Como se seu corpo tivesse sido esvaziado num instante, e suas entranhas trituradas, restando apenas uma casca vazia, os olhos pretos e brancos de Alícia perderam o brilho.
De repente, uma mão cobriu seus olhos. A palma quente tocou seu rosto gelado.
— Não olhe — disse Julian, segurando-a pelos ombros.
Mas a cena de Yolanda abraçando a cintura de Kylen não saía de sua cabeça. Como um pesadelo, a imagem piscava e sumia, piscava e sumia, deixando-a tonta.
Finalmente, ela não aguentou. Apoiou metade do corpo no braço de Julian, abaixou a cabeça e teve ânsia de vômito.
O esforço do corpo para vomitar, mesmo sem nada no estômago, forçou as lágrimas a saírem. Em seu rosto pálido, os olhos estavam tão vermelhos que pareciam prestes a sangrar.
Dentro da casa, através do vidro, Kylen empurrou Yolanda no instante em que ela o abraçou. Como se sentisse algo, seus olhos negros e profundos olharam para o jardim, fixando-se na pessoa protegida por Julian.
O corpo dela tremia tanto que parecia prestes a se desintegrar em pó a qualquer segundo.
— Kylen!
Yolanda olhou para as costas dele, que se afastavam com passos rápidos e firmes. Pelo canto do olho, viu a bengala esquecida encostada na mesa, o que fazia qualquer um esquecer que a lesão na perna dele ainda não estava totalmente curada.
Ela girou a cadeira de rodas apressadamente para segui-lo.
Alícia realmente tinha vindo. Como esperado, ela não conseguia desapegar de nada naquela casa!
Ao ver o estado de Alícia, Julian percebeu que era uma reação causada pela forte oscilação emocional somada à leve concussão. Ele segurou Alícia com um braço, tentando levá-la embora dali.
Se soubesse que seria assim, jamais teria concordado em trazê-la.
Mas Alícia afastou a mão dele. Sua voz era fraca como fumaça prestes a se dissipar:
— Não pode acabar assim.
Ela levantou a cabeça e olhou para a casa da qual estivera afastada por mais de dez anos. Depois de tanto tempo bloqueada, só agora, entrando no jardim, ela podia olhá-la de verdade.
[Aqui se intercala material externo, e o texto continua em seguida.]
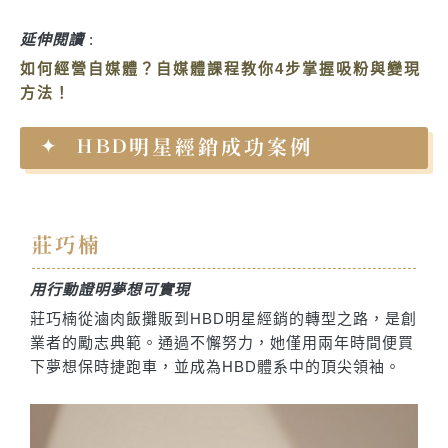
延伸閱讀
:
如何經營自媒體？自媒體課程教你4步掌握吸粉與變現
方法！
HBD明星經銷成功案例
莊巧楠
用行動證明夢想可實現
莊巧楠從滷肉飯攤販到HBD明星經銷的轉型之路，是創
業者的勵志典範。通過不懈努力，她僅用兩年時間便買
下夢想保時捷跑車，並成為HBD體系中的頂尖領袖。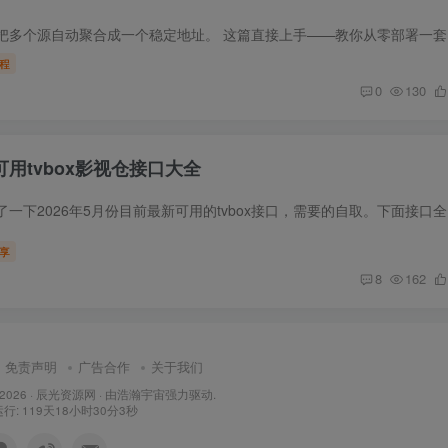
与其不断换源，
程
0
130
可用tvbox影视仓接口大全
本站花了点时间
享
8
162
免责声明
广告合作
关于我们
 2026 ·
辰光资源网
· 由
浩瀚宇宙
强力驱动.
: 119天18小时30分4秒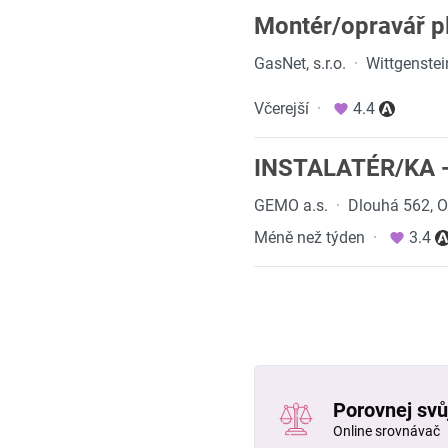
Montér/opravář p
GasNet, s.r.o.
·
Wittgenste
Včerejší
·
4.4
INSTALATÉR/KA
GEMO a.s.
·
Dlouhá 562, 
Méně než týden
·
3.4
Porovnej svůj
Online srovnávač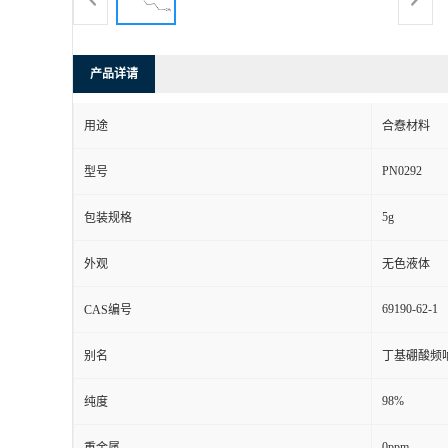
产品详请
用途
合憃材料
PN0292
型号
5g
包装规格
外观
无色液体
69190-62-1
CAS编号
别名
丁基硼酸频
98%
纯度
0ppm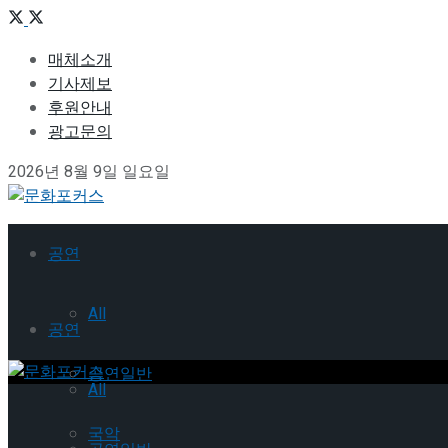
매체소개
기사제보
후원안내
광고문의
2026년 8월 9일 일요일
공연
All
공연
공연일반
All
국악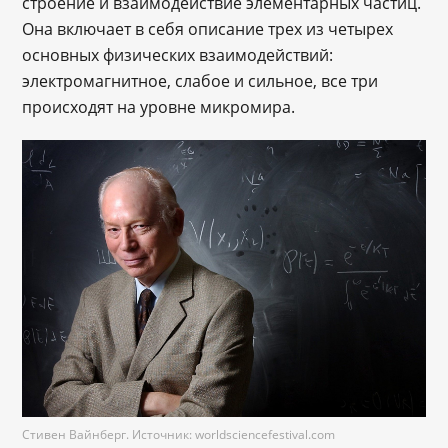
строение и взаимодействие элементарных частиц.
Она включает в себя описание трех из четырех
основных физических взаимодействий:
электромагнитное, слабое и сильное, все три
происходят на уровне микромира.
Стивен Вайнберг. Источник: worldsciencefestival.com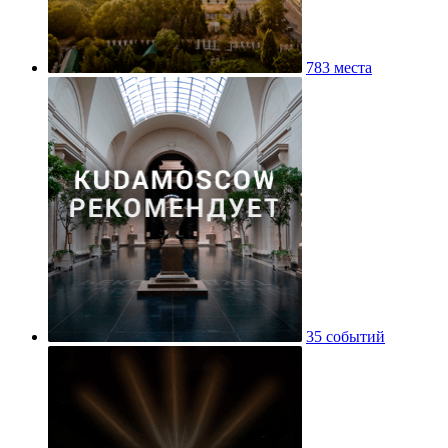
783 места
35 событий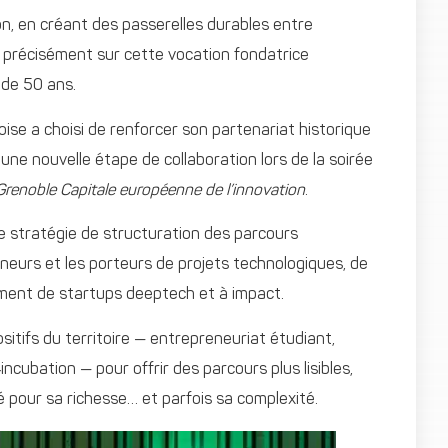
n, en créant des passerelles durables entre
t précisément sur cette vocation fondatrice
 de 50 ans.
ise a choisi de renforcer son partenariat historique
 une nouvelle étape de collaboration lors de la soirée
Grenoble Capitale européenne de l’innovation
.
e stratégie de structuration des parcours
neurs et les porteurs de projets technologiques, de
ement de startups deeptech et à impact.
sitifs du territoire — entrepreneuriat étudiant,
incubation — pour offrir des parcours plus lisibles,
é pour sa richesse… et parfois sa complexité.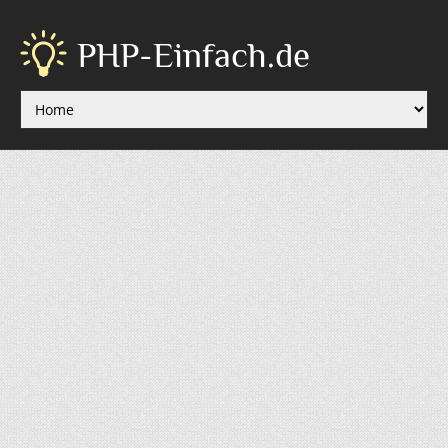
PHP-Einfach.de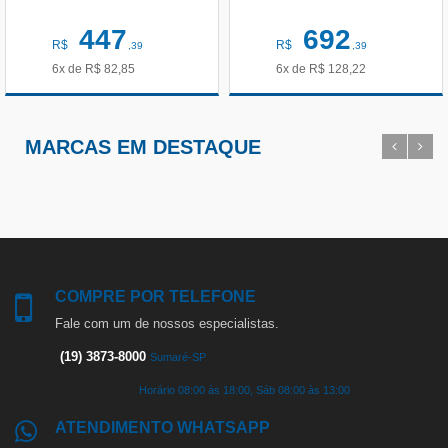
447
692
R$
R$
,39
,39
6x de
R$
82,85
6x de
R$
128,22
MARCAS EM DESTAQUE
COMPRE POR TELEFONE
Fale com um de nossos especialistas.
(19) 3873-8000
Sumaré-SP
Horário 08:00 às 18:00, Sáb 08:00 às 13:00
ATENDIMENTO WHATSAPP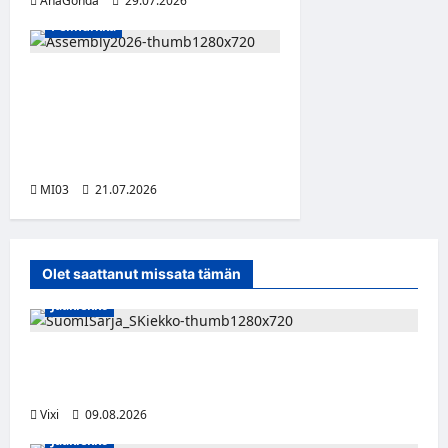
AnaGonda
29.07.2026
Pelinurkka
Assembly Summer etsii
seuraavaa suomalaista
innovaatiota vibe coding -
tekoälykilpailulla
MI03
21.07.2026
Olet saattanut missata tämän
Jääkiekko
Leevi Kinnunen vahvistaa S-Kiekkoa –
hyökkääjä siirtyy Seinäjoelle Laser HT:stä
Vixi
09.08.2026
Jääkiekko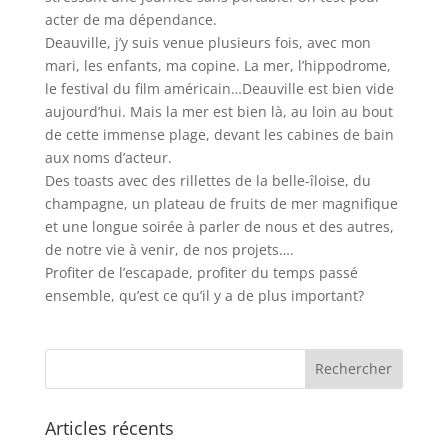
acter de ma dépendance.
Deauville, j’y suis venue plusieurs fois, avec mon
mari, les enfants, ma copine. La mer, l’hippodrome,
le festival du film américain…Deauville est bien vide
aujourd’hui. Mais la mer est bien là, au loin au bout
de cette immense plage, devant les cabines de bain
aux noms d’acteur.
Des toasts avec des rillettes de la belle-îloise, du
champagne, un plateau de fruits de mer magnifique
et une longue soirée à parler de nous et des autres,
de notre vie à venir, de nos projets….
Profiter de l’escapade, profiter du temps passé
ensemble, qu’est ce qu’il y a de plus important?
Articles récents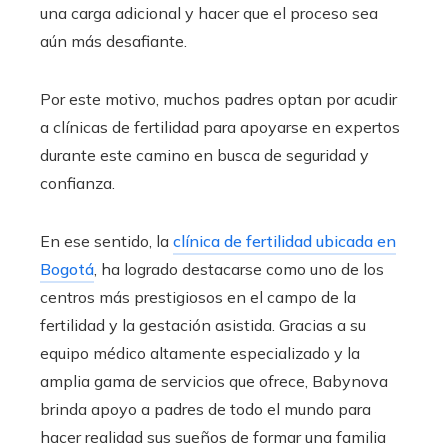
una carga adicional y hacer que el proceso sea
aún más desafiante.
Por este motivo, muchos padres optan por acudir
a clínicas de fertilidad para apoyarse en expertos
durante este camino en busca de seguridad y
confianza.
En ese sentido, la
clínica de fertilidad ubicada en
Bogotá
, ha logrado destacarse como uno de los
centros más prestigiosos en el campo de la
fertilidad y la gestación asistida. Gracias a su
equipo médico altamente especializado y la
amplia gama de servicios que ofrece, Babynova
brinda apoyo a padres de todo el mundo para
hacer realidad sus sueños de formar una familia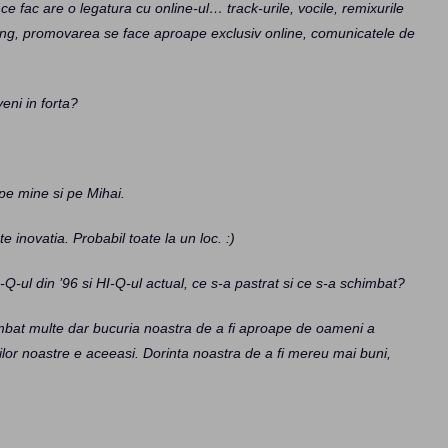
ce fac are o legatura cu online-ul… track-urile, vocile, remixurile
haring, promovarea se face aproape exclusiv online, comunicatele de
eni in forta?
pe mine si pe Mihai.
 inovatia. Probabil toate la un loc. :)
-ul din ’96 si HI-Q-ul actual, ce s-a pastrat si ce s-a schimbat?
bat multe dar bucuria noastra de a fi aproape de oameni a
ilor noastre e aceeasi. Dorinta noastra de a fi mereu mai buni,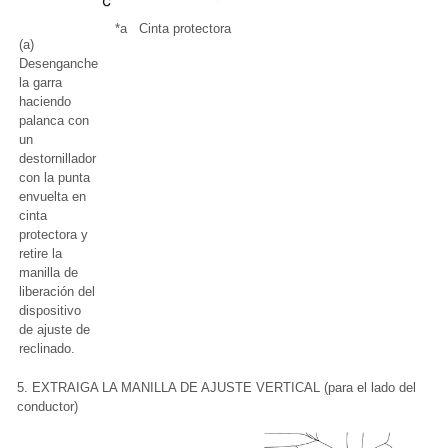
*a
Cinta protectora
(a)
Desenganche
la garra
haciendo
palanca con
un
destornillador
con la punta
envuelta en
cinta
protectora y
retire la
manilla de
liberación del
dispositivo
de ajuste de
reclinado.
5. EXTRAIGA LA MANILLA DE AJUSTE VERTICAL (para el lado del
conductor)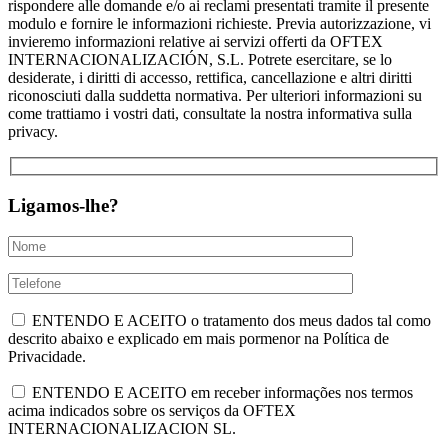
rispondere alle domande e/o ai reclami presentati tramite il presente
modulo e fornire le informazioni richieste. Previa autorizzazione, vi
invieremo informazioni relative ai servizi offerti da OFTEX
INTERNACIONALIZACIÓN, S.L. Potrete esercitare, se lo
desiderate, i diritti di accesso, rettifica, cancellazione e altri diritti
riconosciuti dalla suddetta normativa. Per ulteriori informazioni su
come trattiamo i vostri dati, consultate la nostra informativa sulla
privacy.
Ligamos-lhe?
ENTENDO E ACEITO o tratamento dos meus dados tal como
descrito abaixo e explicado em mais pormenor na Política de
Privacidade.
ENTENDO E ACEITO em receber informações nos termos
acima indicados sobre os serviços da OFTEX
INTERNACIONALIZACION SL.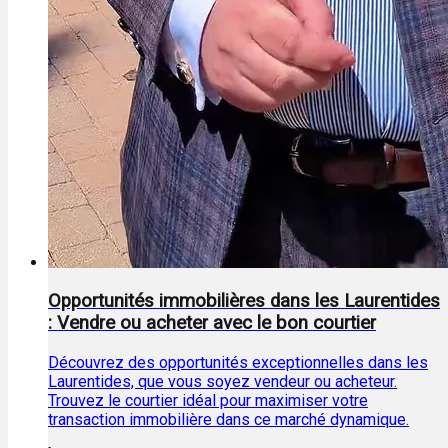
Opportunités immobilières dans les Laurentides
: Vendre ou acheter avec le bon courtier
Découvrez des opportunités exceptionnelles dans les
Laurentides, que vous soyez vendeur ou acheteur.
Trouvez le courtier idéal pour maximiser votre
transaction immobilière dans ce marché dynamique.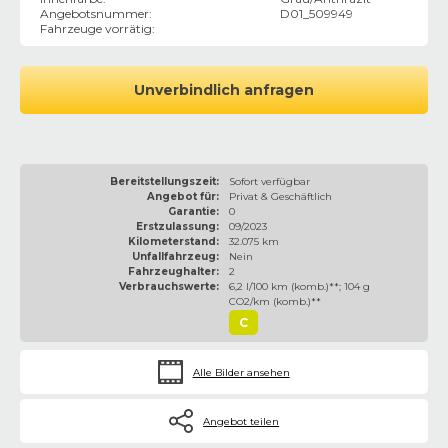
Angebotsnummer
:
D01_509949
Fahrzeuge vorrätig
:
Unverbindlich anfragen
Bereitstellungszeit:
Sofort verfügbar
Angebot für:
Privat & Geschäftlich
Garantie:
0
Erstzulassung:
09/2023
Kilometerstand:
32.075 km
Unfallfahrzeug:
Nein
Fahrzeughalter:
2
Verbrauchswerte:
6,2 l/100 km (komb.)**; 104 g
CO2/km (komb.)**
C
Alle Bilder ansehen
Angebot teilen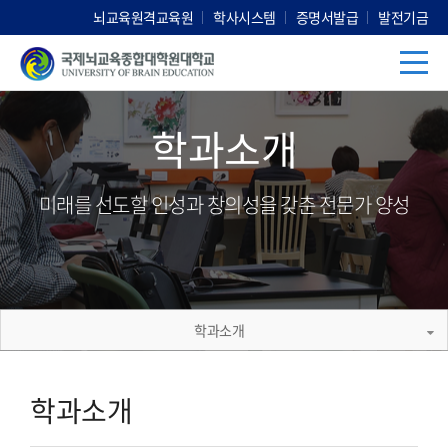
뇌교육원격교육원
학사시스템
증명서발급
발전기금
학과소개
미래를 선도할 인성과 창의성을 갖춘 전문가 양성
학과소개
학과소개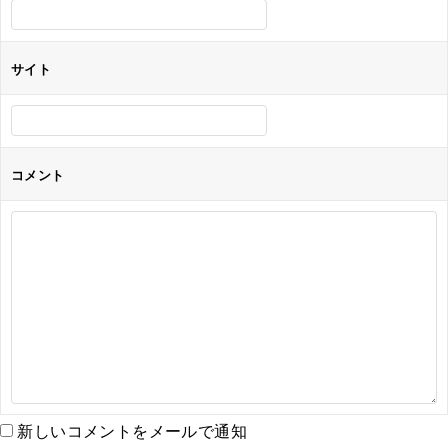
サイト
コメント
新しいコメントをメールで通知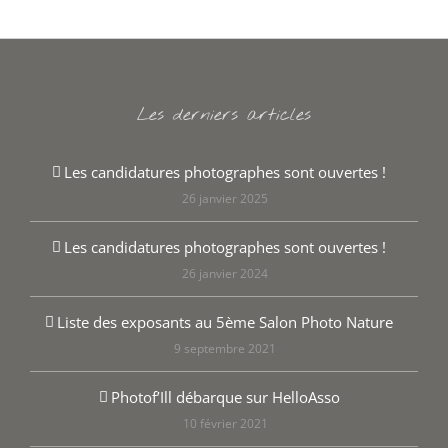
Les derniers articles
Les candidatures photographes sont ouvertes !
26 janvier 2025
Les candidatures photographes sont ouvertes !
26 janvier 2024
Liste des exposants au 5ème Salon Photo Nature
9 septembre 2021
Photof’Ill débarque sur HelloAsso
10 février 2021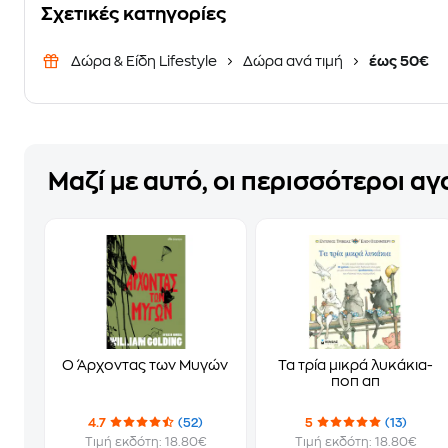
Σχετικές κατηγορίες
Δώρα & Είδη Lifestyle
Δώρα ανά τιμή
έως 50€
Μαζί με αυτό, οι περισσότεροι α
Ο Άρχοντας των Μυγών
Τα τρία μικρά λυκάκια-
ποπ απ
4.7
(52)
5
(13)
Τιμή εκδότη: 18.80€
Τιμή εκδότη: 18.80€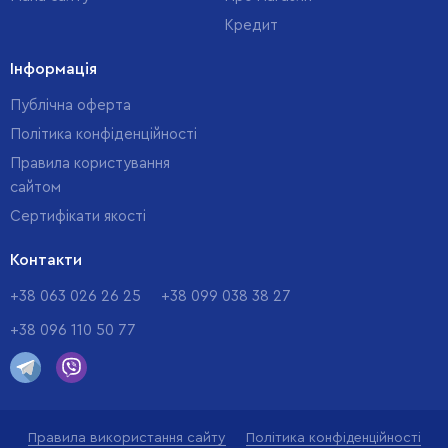
Кредит
Інформація
Публічна оферта
Політика конфіденційності
Правила користування
сайтом
Cертифікати якості
Контакти
+38 063 026 26 25
+38 099 038 38 27
+38 096 110 50 77
Правила використання сайту
Політика конфіденційності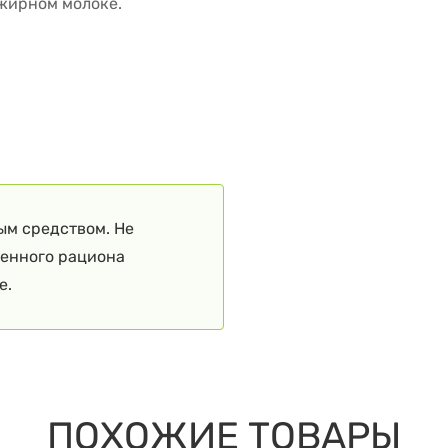
ежирном молоке.
ым средством. Не
ценного рациона
е.
ПОХОЖИЕ ТОВАРЫ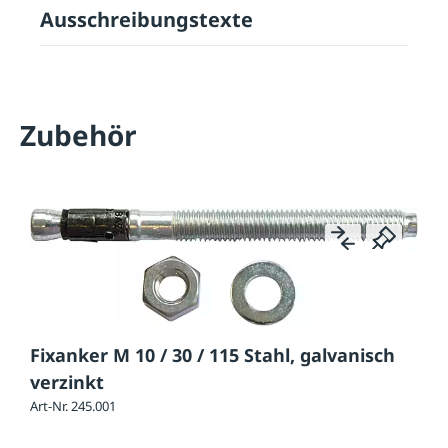
Ausschreibungstexte
Zubehör
Fixanker M 10 / 30 / 115 Stahl, galvanisch
verzinkt
Art-Nr. 245.001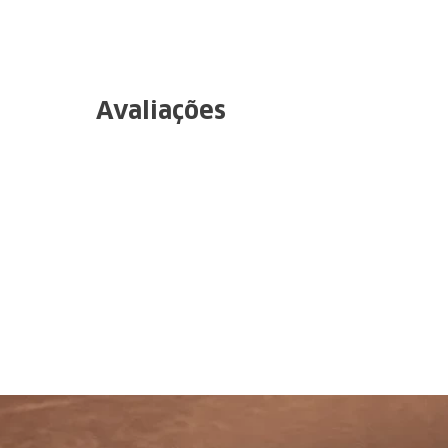
Avaliações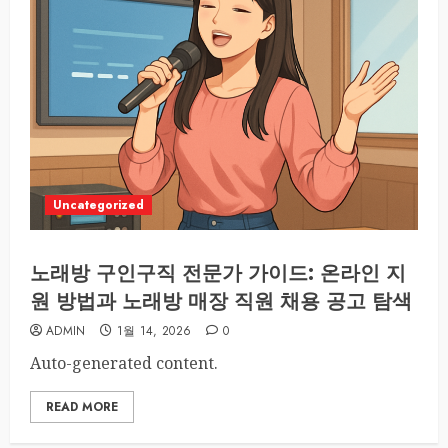
Uncategorized
노래방 구인구직 전문가 가이드: 온라인 지
원 방법과 노래방 매장 직원 채용 공고 탐색
ADMIN
1월 14, 2026
0
Auto-generated content.
READ MORE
Cada tijolo e telha pareciam os mesmos de antigamente, mas a casa havia envelhecido muito.
Após tantos anos de sol e chuva, a madeira estava coberta de musgo.
Alícia caminhou até lá, pisando sobre os escombros.
Pisou em uma parte escorregadia, seu pé deslizou para trás e seu corpo cambaleou para frente.
Nos degraus da entrada, a expressão de Kylen endureceu. Ele fez menção de dar um passo, mas parou. Seus dedos, caídos ao lado do corpo, fecharam-se em punhos com tanta força que os nós dos dedos estalaram.
Julian segurou o braço de Alícia por trás e disse com urgência:
— Alícia, o que você está procurando? Eu te ajudo a achar.
Alícia parecia não ouvir som algum. Ela continuou avançando, passo a passo.
A madeira sob seus pés estalava. Algumas partes, que já haviam rachado ao cair no chão durante a destruição, agora cediam.
Conforme ela pisava, as rachaduras aumentavam com o rangido da madeira, até se partirem de vez.